When a record contains an image, skip the image and retype the rest of that record exactly.

▶

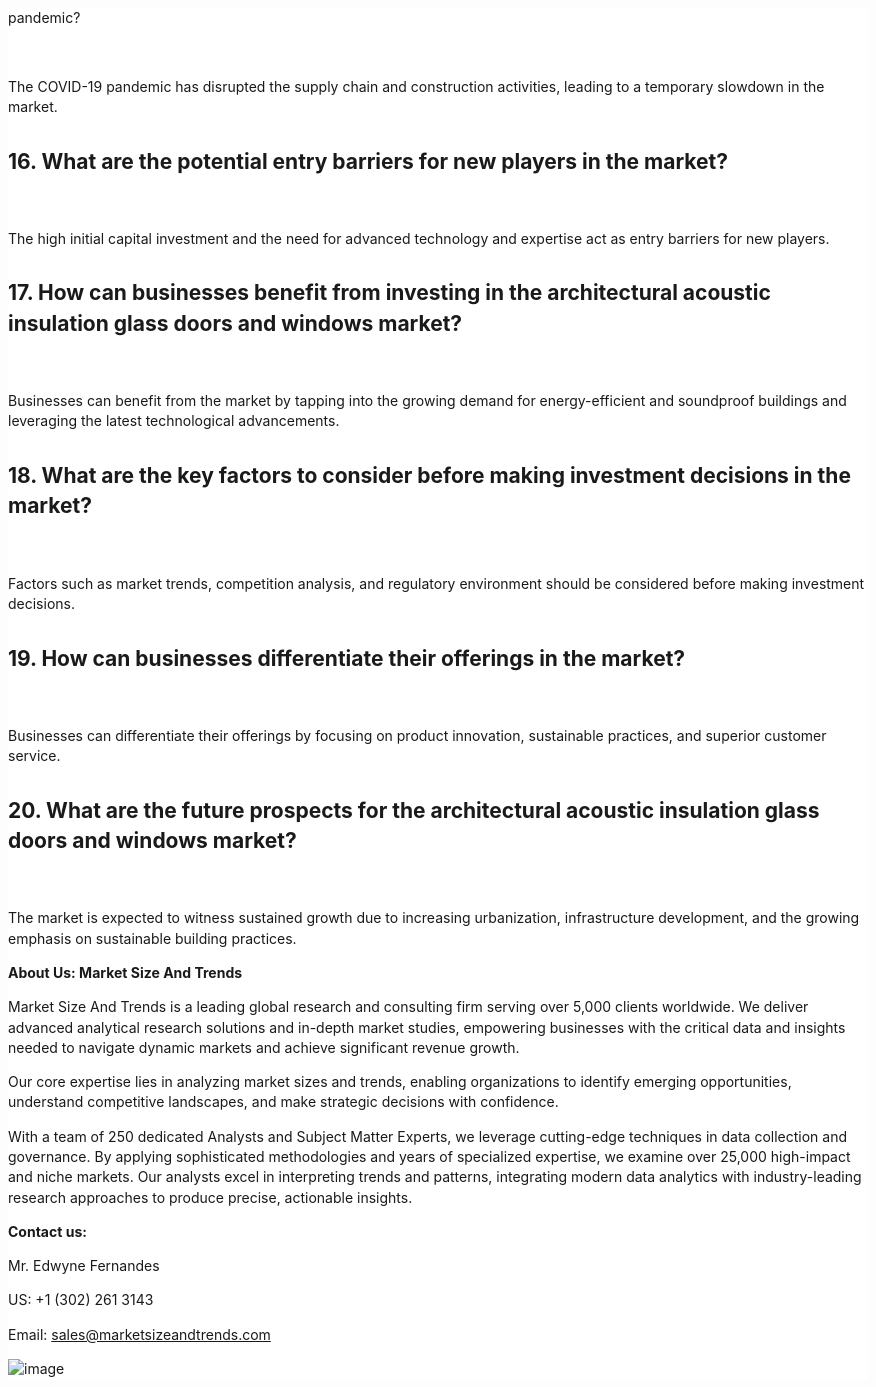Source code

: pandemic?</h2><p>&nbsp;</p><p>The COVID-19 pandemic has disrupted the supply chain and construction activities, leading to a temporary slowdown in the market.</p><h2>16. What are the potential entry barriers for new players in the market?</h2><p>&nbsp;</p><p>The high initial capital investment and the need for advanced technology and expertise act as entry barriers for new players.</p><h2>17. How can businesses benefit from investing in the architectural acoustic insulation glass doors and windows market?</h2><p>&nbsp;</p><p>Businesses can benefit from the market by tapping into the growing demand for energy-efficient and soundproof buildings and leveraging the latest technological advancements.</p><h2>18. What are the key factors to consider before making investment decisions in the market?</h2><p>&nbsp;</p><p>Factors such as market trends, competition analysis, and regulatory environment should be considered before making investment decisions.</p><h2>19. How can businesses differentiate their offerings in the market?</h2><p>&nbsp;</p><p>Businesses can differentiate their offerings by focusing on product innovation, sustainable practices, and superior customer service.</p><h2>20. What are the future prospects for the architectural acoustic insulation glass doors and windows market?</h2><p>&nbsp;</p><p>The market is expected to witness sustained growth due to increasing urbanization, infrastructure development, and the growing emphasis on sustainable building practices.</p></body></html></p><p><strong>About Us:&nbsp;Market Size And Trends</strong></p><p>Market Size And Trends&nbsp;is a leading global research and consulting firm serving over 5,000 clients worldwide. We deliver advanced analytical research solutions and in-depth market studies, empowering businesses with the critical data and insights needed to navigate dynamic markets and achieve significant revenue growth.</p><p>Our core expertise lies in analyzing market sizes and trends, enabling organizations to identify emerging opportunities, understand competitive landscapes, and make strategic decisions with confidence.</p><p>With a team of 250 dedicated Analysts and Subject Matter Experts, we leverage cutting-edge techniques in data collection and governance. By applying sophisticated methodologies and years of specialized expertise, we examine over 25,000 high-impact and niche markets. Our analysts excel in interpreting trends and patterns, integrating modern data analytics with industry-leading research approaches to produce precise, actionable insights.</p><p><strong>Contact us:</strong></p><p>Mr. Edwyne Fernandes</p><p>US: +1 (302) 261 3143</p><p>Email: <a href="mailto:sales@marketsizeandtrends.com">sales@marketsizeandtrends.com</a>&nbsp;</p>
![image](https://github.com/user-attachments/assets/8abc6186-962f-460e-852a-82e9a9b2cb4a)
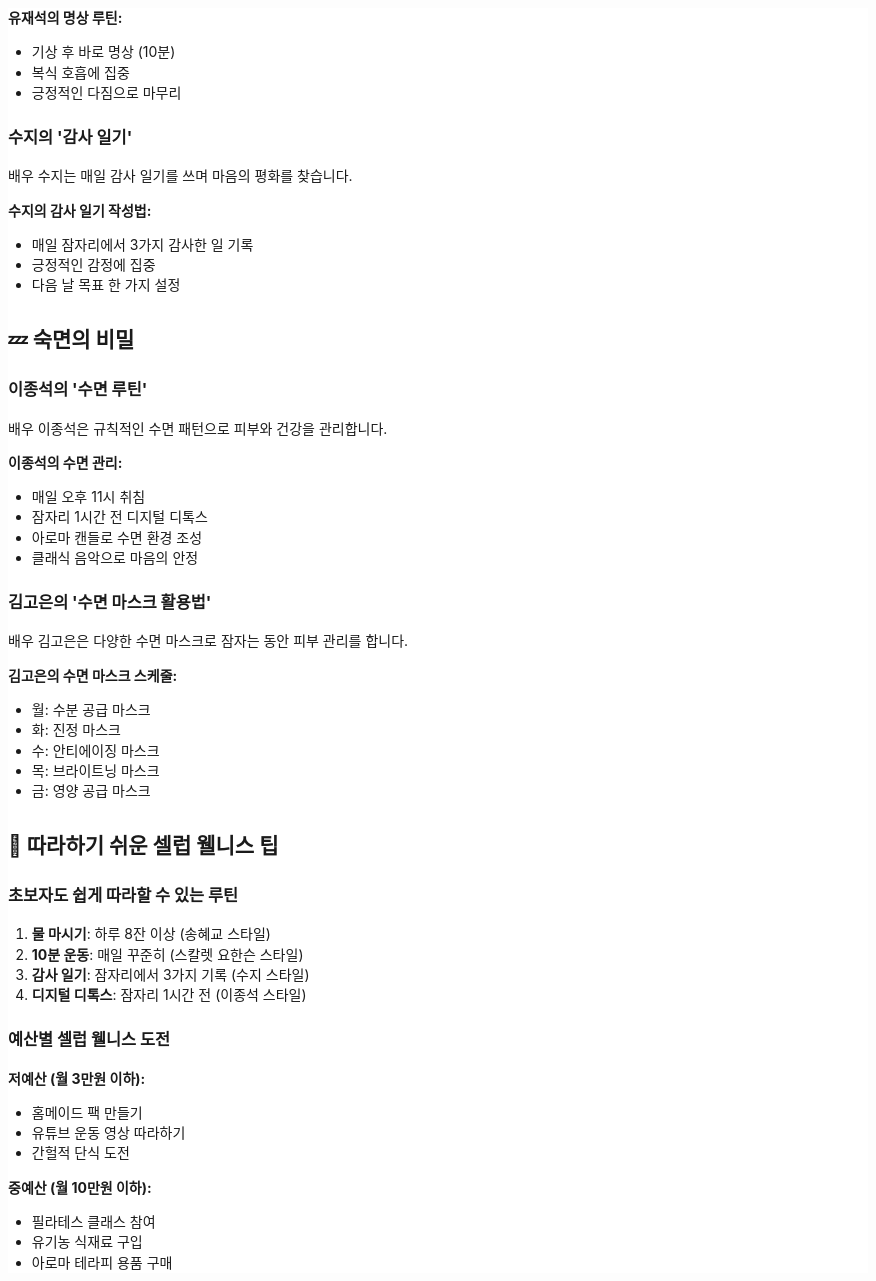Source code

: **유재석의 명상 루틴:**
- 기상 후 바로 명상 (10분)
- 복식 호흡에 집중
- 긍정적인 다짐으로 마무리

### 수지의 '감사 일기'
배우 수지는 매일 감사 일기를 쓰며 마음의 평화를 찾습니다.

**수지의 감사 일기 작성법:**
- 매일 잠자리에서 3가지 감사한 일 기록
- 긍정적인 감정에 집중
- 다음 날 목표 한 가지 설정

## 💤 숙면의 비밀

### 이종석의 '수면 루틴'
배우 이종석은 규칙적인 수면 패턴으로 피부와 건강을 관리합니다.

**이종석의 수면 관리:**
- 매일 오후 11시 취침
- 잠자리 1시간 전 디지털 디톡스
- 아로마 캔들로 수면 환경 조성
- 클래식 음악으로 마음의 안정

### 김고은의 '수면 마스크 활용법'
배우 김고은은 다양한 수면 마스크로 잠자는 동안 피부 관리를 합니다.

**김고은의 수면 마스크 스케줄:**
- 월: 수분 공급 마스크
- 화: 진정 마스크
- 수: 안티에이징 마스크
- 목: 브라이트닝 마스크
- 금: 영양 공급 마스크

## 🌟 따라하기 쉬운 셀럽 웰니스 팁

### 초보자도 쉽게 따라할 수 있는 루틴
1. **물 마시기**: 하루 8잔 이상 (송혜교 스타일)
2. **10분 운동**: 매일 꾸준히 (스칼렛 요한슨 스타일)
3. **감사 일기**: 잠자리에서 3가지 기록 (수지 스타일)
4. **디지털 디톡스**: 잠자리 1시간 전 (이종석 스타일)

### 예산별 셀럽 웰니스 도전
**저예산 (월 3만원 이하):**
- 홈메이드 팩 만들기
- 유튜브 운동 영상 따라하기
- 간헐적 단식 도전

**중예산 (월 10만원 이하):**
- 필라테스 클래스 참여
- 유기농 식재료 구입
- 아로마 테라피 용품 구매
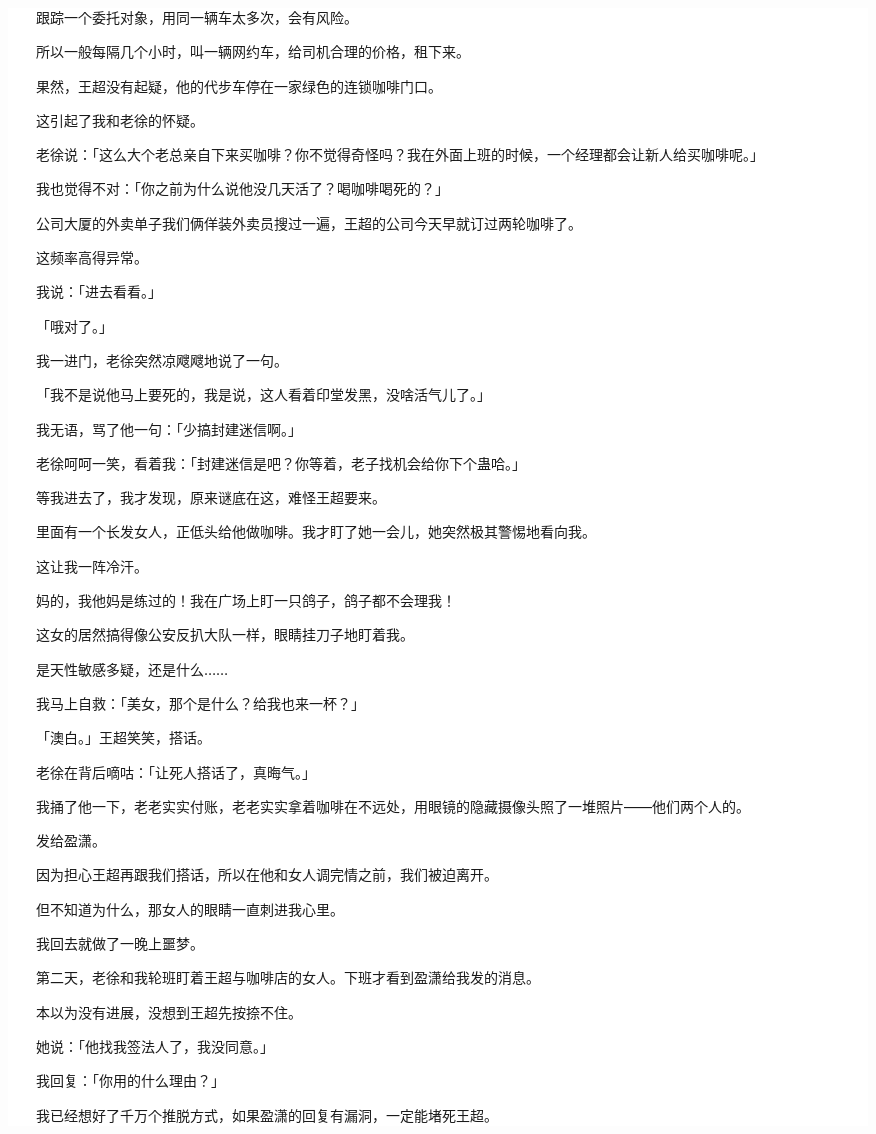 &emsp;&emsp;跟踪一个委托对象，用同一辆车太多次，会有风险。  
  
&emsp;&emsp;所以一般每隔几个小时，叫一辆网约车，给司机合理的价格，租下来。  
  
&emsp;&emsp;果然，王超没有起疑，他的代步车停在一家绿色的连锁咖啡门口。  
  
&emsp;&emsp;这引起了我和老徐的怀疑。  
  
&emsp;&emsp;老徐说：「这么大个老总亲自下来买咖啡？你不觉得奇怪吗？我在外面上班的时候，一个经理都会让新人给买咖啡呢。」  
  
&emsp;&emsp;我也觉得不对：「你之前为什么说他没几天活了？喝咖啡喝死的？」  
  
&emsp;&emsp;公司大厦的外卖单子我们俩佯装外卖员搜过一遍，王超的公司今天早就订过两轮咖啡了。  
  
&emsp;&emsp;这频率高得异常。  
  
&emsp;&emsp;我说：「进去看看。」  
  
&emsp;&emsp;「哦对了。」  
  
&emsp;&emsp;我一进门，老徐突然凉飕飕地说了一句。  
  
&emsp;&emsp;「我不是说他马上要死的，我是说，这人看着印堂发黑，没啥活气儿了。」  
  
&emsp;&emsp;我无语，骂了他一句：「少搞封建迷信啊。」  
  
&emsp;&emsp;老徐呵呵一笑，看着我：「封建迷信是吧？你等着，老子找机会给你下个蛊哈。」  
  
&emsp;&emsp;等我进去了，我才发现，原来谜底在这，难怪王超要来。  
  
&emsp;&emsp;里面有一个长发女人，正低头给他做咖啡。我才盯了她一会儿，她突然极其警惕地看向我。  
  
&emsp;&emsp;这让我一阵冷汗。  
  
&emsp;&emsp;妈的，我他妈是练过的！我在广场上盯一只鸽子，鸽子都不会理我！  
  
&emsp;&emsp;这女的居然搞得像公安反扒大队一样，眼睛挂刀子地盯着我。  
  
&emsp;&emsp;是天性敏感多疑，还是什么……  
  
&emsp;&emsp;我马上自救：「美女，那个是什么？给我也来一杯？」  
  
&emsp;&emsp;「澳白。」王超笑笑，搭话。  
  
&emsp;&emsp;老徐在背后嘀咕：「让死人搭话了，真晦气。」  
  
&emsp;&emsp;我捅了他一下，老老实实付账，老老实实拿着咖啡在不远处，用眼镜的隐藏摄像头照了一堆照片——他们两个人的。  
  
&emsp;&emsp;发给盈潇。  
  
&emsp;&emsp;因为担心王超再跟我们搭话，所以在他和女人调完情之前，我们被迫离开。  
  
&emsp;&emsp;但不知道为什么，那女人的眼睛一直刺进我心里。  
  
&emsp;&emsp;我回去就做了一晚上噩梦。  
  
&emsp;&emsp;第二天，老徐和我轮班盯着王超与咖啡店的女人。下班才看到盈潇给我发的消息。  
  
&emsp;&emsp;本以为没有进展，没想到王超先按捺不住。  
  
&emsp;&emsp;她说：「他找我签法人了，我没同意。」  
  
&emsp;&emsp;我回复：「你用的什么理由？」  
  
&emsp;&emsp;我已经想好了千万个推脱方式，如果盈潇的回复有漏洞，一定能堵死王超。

◀

Reply
Source code

: pandemic?</h2><p>&nbsp;</p><p>The COVID-19 pandemic has disrupted the supply chain and construction activities, leading to a temporary slowdown in the market.</p><h2>16. What are the potential entry barriers for new players in the market?</h2><p>&nbsp;</p><p>The high initial capital investment and the need for advanced technology and expertise act as entry barriers for new players.</p><h2>17. How can businesses benefit from investing in the architectural acoustic insulation glass doors and windows market?</h2><p>&nbsp;</p><p>Businesses can benefit from the market by tapping into the growing demand for energy-efficient and soundproof buildings and leveraging the latest technological advancements.</p><h2>18. What are the key factors to consider before making investment decisions in the market?</h2><p>&nbsp;</p><p>Factors such as market trends, competition analysis, and regulatory environment should be considered before making investment decisions.</p><h2>19. How can businesses differentiate their offerings in the market?</h2><p>&nbsp;</p><p>Businesses can differentiate their offerings by focusing on product innovation, sustainable practices, and superior customer service.</p><h2>20. What are the future prospects for the architectural acoustic insulation glass doors and windows market?</h2><p>&nbsp;</p><p>The market is expected to witness sustained growth due to increasing urbanization, infrastructure development, and the growing emphasis on sustainable building practices.</p></body></html></p><p><strong>About Us:&nbsp;Market Size And Trends</strong></p><p>Market Size And Trends&nbsp;is a leading global research and consulting firm serving over 5,000 clients worldwide. We deliver advanced analytical research solutions and in-depth market studies, empowering businesses with the critical data and insights needed to navigate dynamic markets and achieve significant revenue growth.</p><p>Our core expertise lies in analyzing market sizes and trends, enabling organizations to identify emerging opportunities, understand competitive landscapes, and make strategic decisions with confidence.</p><p>With a team of 250 dedicated Analysts and Subject Matter Experts, we leverage cutting-edge techniques in data collection and governance. By applying sophisticated methodologies and years of specialized expertise, we examine over 25,000 high-impact and niche markets. Our analysts excel in interpreting trends and patterns, integrating modern data analytics with industry-leading research approaches to produce precise, actionable insights.</p><p><strong>Contact us:</strong></p><p>Mr. Edwyne Fernandes</p><p>US: +1 (302) 261 3143</p><p>Email: <a href="mailto:sales@marketsizeandtrends.com">sales@marketsizeandtrends.com</a>&nbsp;</p>
![image](https://github.com/user-attachments/assets/8abc6186-962f-460e-852a-82e9a9b2cb4a)
Source code

: **유재석의 명상 루틴:**
- 기상 후 바로 명상 (10분)
- 복식 호흡에 집중
- 긍정적인 다짐으로 마무리

### 수지의 '감사 일기'
배우 수지는 매일 감사 일기를 쓰며 마음의 평화를 찾습니다.

**수지의 감사 일기 작성법:**
- 매일 잠자리에서 3가지 감사한 일 기록
- 긍정적인 감정에 집중
- 다음 날 목표 한 가지 설정

## 💤 숙면의 비밀

### 이종석의 '수면 루틴'
배우 이종석은 규칙적인 수면 패턴으로 피부와 건강을 관리합니다.

**이종석의 수면 관리:**
- 매일 오후 11시 취침
- 잠자리 1시간 전 디지털 디톡스
- 아로마 캔들로 수면 환경 조성
- 클래식 음악으로 마음의 안정

### 김고은의 '수면 마스크 활용법'
배우 김고은은 다양한 수면 마스크로 잠자는 동안 피부 관리를 합니다.

**김고은의 수면 마스크 스케줄:**
- 월: 수분 공급 마스크
- 화: 진정 마스크
- 수: 안티에이징 마스크
- 목: 브라이트닝 마스크
- 금: 영양 공급 마스크

## 🌟 따라하기 쉬운 셀럽 웰니스 팁

### 초보자도 쉽게 따라할 수 있는 루틴
1. **물 마시기**: 하루 8잔 이상 (송혜교 스타일)
2. **10분 운동**: 매일 꾸준히 (스칼렛 요한슨 스타일)
3. **감사 일기**: 잠자리에서 3가지 기록 (수지 스타일)
4. **디지털 디톡스**: 잠자리 1시간 전 (이종석 스타일)

### 예산별 셀럽 웰니스 도전
**저예산 (월 3만원 이하):**
- 홈메이드 팩 만들기
- 유튜브 운동 영상 따라하기
- 간헐적 단식 도전

**중예산 (월 10만원 이하):**
- 필라테스 클래스 참여
- 유기농 식재료 구입
- 아로마 테라피 용품 구매
 &emsp;&emsp;跟踪一个委托对象，用同一辆车太多次，会有风险。  
  
&emsp;&emsp;所以一般每隔几个小时，叫一辆网约车，给司机合理的价格，租下来。  
  
&emsp;&emsp;果然，王超没有起疑，他的代步车停在一家绿色的连锁咖啡门口。  
  
&emsp;&emsp;这引起了我和老徐的怀疑。  
  
&emsp;&emsp;老徐说：「这么大个老总亲自下来买咖啡？你不觉得奇怪吗？我在外面上班的时候，一个经理都会让新人给买咖啡呢。」  
  
&emsp;&emsp;我也觉得不对：「你之前为什么说他没几天活了？喝咖啡喝死的？」  
  
&emsp;&emsp;公司大厦的外卖单子我们俩佯装外卖员搜过一遍，王超的公司今天早就订过两轮咖啡了。  
  
&emsp;&emsp;这频率高得异常。  
  
&emsp;&emsp;我说：「进去看看。」  
  
&emsp;&emsp;「哦对了。」  
  
&emsp;&emsp;我一进门，老徐突然凉飕飕地说了一句。  
  
&emsp;&emsp;「我不是说他马上要死的，我是说，这人看着印堂发黑，没啥活气儿了。」  
  
&emsp;&emsp;我无语，骂了他一句：「少搞封建迷信啊。」  
  
&emsp;&emsp;老徐呵呵一笑，看着我：「封建迷信是吧？你等着，老子找机会给你下个蛊哈。」  
  
&emsp;&emsp;等我进去了，我才发现，原来谜底在这，难怪王超要来。  
  
&emsp;&emsp;里面有一个长发女人，正低头给他做咖啡。我才盯了她一会儿，她突然极其警惕地看向我。  
  
&emsp;&emsp;这让我一阵冷汗。  
  
&emsp;&emsp;妈的，我他妈是练过的！我在广场上盯一只鸽子，鸽子都不会理我！  
  
&emsp;&emsp;这女的居然搞得像公安反扒大队一样，眼睛挂刀子地盯着我。  
  
&emsp;&emsp;是天性敏感多疑，还是什么……  
  
&emsp;&emsp;我马上自救：「美女，那个是什么？给我也来一杯？」  
  
&emsp;&emsp;「澳白。」王超笑笑，搭话。  
  
&emsp;&emsp;老徐在背后嘀咕：「让死人搭话了，真晦气。」  
  
&emsp;&emsp;我捅了他一下，老老实实付账，老老实实拿着咖啡在不远处，用眼镜的隐藏摄像头照了一堆照片——他们两个人的。  
  
&emsp;&emsp;发给盈潇。  
  
&emsp;&emsp;因为担心王超再跟我们搭话，所以在他和女人调完情之前，我们被迫离开。  
  
&emsp;&emsp;但不知道为什么，那女人的眼睛一直刺进我心里。  
  
&emsp;&emsp;我回去就做了一晚上噩梦。  
  
&emsp;&emsp;第二天，老徐和我轮班盯着王超与咖啡店的女人。下班才看到盈潇给我发的消息。  
  
&emsp;&emsp;本以为没有进展，没想到王超先按捺不住。  
  
&emsp;&emsp;她说：「他找我签法人了，我没同意。」  
  
&emsp;&emsp;我回复：「你用的什么理由？」  
  
&emsp;&emsp;我已经想好了千万个推脱方式，如果盈潇的回复有漏洞，一定能堵死王超。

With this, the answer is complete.